Exercise details: Exact repetition is required: reproduce every line of the data.

Edit tracking data:
▬▬▬▬▬▬

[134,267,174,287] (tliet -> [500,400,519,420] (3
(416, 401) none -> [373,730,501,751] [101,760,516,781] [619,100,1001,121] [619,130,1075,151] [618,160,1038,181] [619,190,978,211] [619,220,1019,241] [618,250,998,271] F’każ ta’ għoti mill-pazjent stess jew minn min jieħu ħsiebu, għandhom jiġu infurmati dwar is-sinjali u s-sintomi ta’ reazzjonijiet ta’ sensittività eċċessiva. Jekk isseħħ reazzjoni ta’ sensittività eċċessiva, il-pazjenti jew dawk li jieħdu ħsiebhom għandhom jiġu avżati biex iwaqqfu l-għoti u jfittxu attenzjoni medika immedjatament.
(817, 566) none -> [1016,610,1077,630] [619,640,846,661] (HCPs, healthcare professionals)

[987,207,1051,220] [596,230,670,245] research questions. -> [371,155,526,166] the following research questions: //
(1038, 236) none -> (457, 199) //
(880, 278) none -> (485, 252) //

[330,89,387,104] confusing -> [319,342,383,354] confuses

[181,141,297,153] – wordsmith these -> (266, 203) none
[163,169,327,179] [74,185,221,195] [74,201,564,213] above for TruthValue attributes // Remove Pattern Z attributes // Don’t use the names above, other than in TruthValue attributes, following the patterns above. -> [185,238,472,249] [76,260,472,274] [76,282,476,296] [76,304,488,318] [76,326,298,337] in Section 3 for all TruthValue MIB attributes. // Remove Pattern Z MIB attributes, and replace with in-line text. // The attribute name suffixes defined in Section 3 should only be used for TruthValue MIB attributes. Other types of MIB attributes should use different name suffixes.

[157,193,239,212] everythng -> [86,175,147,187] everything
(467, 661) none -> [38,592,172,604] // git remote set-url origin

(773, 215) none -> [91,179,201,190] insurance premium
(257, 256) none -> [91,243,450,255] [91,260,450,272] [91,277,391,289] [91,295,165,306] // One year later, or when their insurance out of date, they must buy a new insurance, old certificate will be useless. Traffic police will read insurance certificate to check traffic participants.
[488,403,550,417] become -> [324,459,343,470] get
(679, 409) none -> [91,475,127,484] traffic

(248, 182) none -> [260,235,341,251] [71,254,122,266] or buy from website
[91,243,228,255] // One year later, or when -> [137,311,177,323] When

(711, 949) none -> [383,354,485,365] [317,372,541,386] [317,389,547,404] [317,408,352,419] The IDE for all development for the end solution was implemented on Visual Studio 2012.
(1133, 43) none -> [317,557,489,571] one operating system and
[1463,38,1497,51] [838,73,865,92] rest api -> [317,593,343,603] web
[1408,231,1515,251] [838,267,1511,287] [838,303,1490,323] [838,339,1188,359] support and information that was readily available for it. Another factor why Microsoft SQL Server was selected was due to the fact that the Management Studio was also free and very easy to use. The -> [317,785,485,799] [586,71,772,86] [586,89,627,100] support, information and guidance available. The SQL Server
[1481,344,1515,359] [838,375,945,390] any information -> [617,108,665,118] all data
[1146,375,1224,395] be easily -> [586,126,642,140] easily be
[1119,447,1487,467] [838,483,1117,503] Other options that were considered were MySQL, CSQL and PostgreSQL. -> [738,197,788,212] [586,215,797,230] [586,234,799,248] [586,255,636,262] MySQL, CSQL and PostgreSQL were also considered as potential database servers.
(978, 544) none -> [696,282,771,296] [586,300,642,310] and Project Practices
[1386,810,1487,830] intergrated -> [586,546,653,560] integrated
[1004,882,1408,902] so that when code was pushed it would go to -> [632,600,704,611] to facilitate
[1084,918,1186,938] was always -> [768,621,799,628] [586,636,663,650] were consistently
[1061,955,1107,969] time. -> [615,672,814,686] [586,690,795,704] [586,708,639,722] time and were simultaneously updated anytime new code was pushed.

▬▬▬▬▬▬

Exercise output:
[134,267,174,287] (tliet -> [500,400,519,420] (3
(416, 401) none -> [373,730,501,751] [101,760,516,781] [619,100,1001,121] [619,130,1075,151] [618,160,1038,181] [619,190,978,211] [619,220,1019,241] [618,250,998,271] F’każ ta’ għoti mill-pazjent stess jew minn min jieħu ħsiebu, għandhom jiġu infurmati dwar is-sinjali u s-sintomi ta’ reazzjonijiet ta’ sensittività eċċessiva. Jekk isseħħ reazzjoni ta’ sensittività eċċessiva, il-pazjenti jew dawk li jieħdu ħsiebhom għandhom jiġu avżati biex iwaqqfu l-għoti u jfittxu attenzjoni medika immedjatament.
(817, 566) none -> [1016,610,1077,630] [619,640,846,661] (HCPs, healthcare professionals)

[987,207,1051,220] [596,230,670,245] research questions. -> [371,155,526,166] the following research questions: //
(1038, 236) none -> (457, 199) //
(880, 278) none -> (485, 252) //

[330,89,387,104] confusing -> [319,342,383,354] confuses

[181,141,297,153] – wordsmith these -> (266, 203) none
[163,169,327,179] [74,185,221,195] [74,201,564,213] above for TruthValue attributes // Remove Pattern Z attributes // Don’t use the names above, other than in TruthValue attributes, following the patterns above. -> [185,238,472,249] [76,260,472,274] [76,282,476,296] [76,304,488,318] [76,326,298,337] in Section 3 for all TruthValue MIB attributes. // Remove Pattern Z MIB attributes, and replace with in-line text. // The attribute name suffixes defined in Section 3 should only be used for TruthValue MIB attributes. Other types of MIB attributes should use different name suffixes.

[157,193,239,212] everythng -> [86,175,147,187] everything
(467, 661) none -> [38,592,172,604] // git remote set-url origin

(773, 215) none -> [91,179,201,190] insurance premium
(257, 256) none -> [91,243,450,255] [91,260,450,272] [91,277,391,289] [91,295,165,306] // One year later, or when their insurance out of date, they must buy a new insurance, old certificate will be useless. Traffic police will read insurance certificate to check traffic participants.
[488,403,550,417] become -> [324,459,343,470] get
(679, 409) none -> [91,475,127,484] traffic

(248, 182) none -> [260,235,341,251] [71,254,122,266] or buy from website
[91,243,228,255] // One year later, or when -> [137,311,177,323] When

(711, 949) none -> [383,354,485,365] [317,372,541,386] [317,389,547,404] [317,408,352,419] The IDE for all development for the end solution was implemented on Visual Studio 2012.
(1133, 43) none -> [317,557,489,571] one operating system and
[1463,38,1497,51] [838,73,865,92] rest api -> [317,593,343,603] web
[1408,231,1515,251] [838,267,1511,287] [838,303,1490,323] [838,339,1188,359] support and information that was readily available for it. Another factor why Microsoft SQL Server was selected was due to the fact that the Management Studio was also free and very easy to use. The -> [317,785,485,799] [586,71,772,86] [586,89,627,100] support, information and guidance available. The SQL Server
[1481,344,1515,359] [838,375,945,390] any information -> [617,108,665,118] all data
[1146,375,1224,395] be easily -> [586,126,642,140] easily be
[1119,447,1487,467] [838,483,1117,503] Other options that were considered were MySQL, CSQL and PostgreSQL. -> [738,197,788,212] [586,215,797,230] [586,234,799,248] [586,255,636,262] MySQL, CSQL and PostgreSQL were also considered as potential database servers.
(978, 544) none -> [696,282,771,296] [586,300,642,310] and Project Practices
[1386,810,1487,830] intergrated -> [586,546,653,560] integrated
[1004,882,1408,902] so that when code was pushed it would go to -> [632,600,704,611] to facilitate
[1084,918,1186,938] was always -> [768,621,799,628] [586,636,663,650] were consistently
[1061,955,1107,969] time. -> [615,672,814,686] [586,690,795,704] [586,708,639,722] time and were simultaneously updated anytime new code was pushed.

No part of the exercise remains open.